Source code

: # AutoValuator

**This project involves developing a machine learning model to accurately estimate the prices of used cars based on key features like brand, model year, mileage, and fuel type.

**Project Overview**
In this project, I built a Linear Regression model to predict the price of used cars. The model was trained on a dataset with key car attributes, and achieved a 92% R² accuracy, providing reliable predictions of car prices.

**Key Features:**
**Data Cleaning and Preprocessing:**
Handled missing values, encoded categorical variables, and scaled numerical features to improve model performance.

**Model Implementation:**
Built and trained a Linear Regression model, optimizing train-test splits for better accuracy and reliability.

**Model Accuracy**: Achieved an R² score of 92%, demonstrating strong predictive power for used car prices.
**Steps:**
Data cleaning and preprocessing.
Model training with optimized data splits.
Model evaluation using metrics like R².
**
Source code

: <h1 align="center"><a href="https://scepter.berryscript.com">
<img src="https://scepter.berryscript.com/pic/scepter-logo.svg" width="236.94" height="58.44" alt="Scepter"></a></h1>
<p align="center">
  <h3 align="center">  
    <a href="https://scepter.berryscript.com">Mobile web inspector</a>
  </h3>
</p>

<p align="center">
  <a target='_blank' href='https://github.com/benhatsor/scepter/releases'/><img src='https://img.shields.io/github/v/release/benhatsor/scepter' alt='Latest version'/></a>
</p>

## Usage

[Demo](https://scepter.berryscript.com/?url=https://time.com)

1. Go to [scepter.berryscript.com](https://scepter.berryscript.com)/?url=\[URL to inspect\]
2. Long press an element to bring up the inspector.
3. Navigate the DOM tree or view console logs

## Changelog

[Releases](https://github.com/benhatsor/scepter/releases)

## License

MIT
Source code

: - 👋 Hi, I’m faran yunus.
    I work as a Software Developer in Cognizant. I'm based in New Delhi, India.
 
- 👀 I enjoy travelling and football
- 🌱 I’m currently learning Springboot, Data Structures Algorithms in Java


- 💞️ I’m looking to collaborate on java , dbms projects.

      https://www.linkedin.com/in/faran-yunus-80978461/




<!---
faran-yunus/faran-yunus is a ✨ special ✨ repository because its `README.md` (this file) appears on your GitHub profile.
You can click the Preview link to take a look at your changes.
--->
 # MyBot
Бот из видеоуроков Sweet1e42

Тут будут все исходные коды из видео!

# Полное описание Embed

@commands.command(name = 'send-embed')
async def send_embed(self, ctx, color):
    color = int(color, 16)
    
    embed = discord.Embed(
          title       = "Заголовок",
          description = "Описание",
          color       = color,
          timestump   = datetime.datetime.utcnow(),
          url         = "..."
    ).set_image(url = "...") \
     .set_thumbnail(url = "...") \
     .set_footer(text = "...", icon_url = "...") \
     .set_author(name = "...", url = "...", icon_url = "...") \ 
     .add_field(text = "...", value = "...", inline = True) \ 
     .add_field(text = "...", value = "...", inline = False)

• • • • • • •

What is expected: From the records above, copy every line that holds the word "https".

Task result:
: <h1 align="center"><a href="https://scepter.berryscript.com">
<img src="https://scepter.berryscript.com/pic/scepter-logo.svg" width="236.94" height="58.44" alt="Scepter"></a></h1>
    <a href="https://scepter.berryscript.com">Mobile web inspector</a>
  <a target='_blank' href='https://github.com/benhatsor/scepter/releases'/><img src='https://img.shields.io/github/v/release/benhatsor/scepter' alt='Latest version'/></a>
[Demo](https://scepter.berryscript.com/?url=https://time.com)
1. Go to [scepter.berryscript.com](https://scepter.berryscript.com)/?url=\[URL to inspect\]
[Releases](https://github.com/benhatsor/scepter/releases)
      https://www.linkedin.com/in/faran-yunus-80978461/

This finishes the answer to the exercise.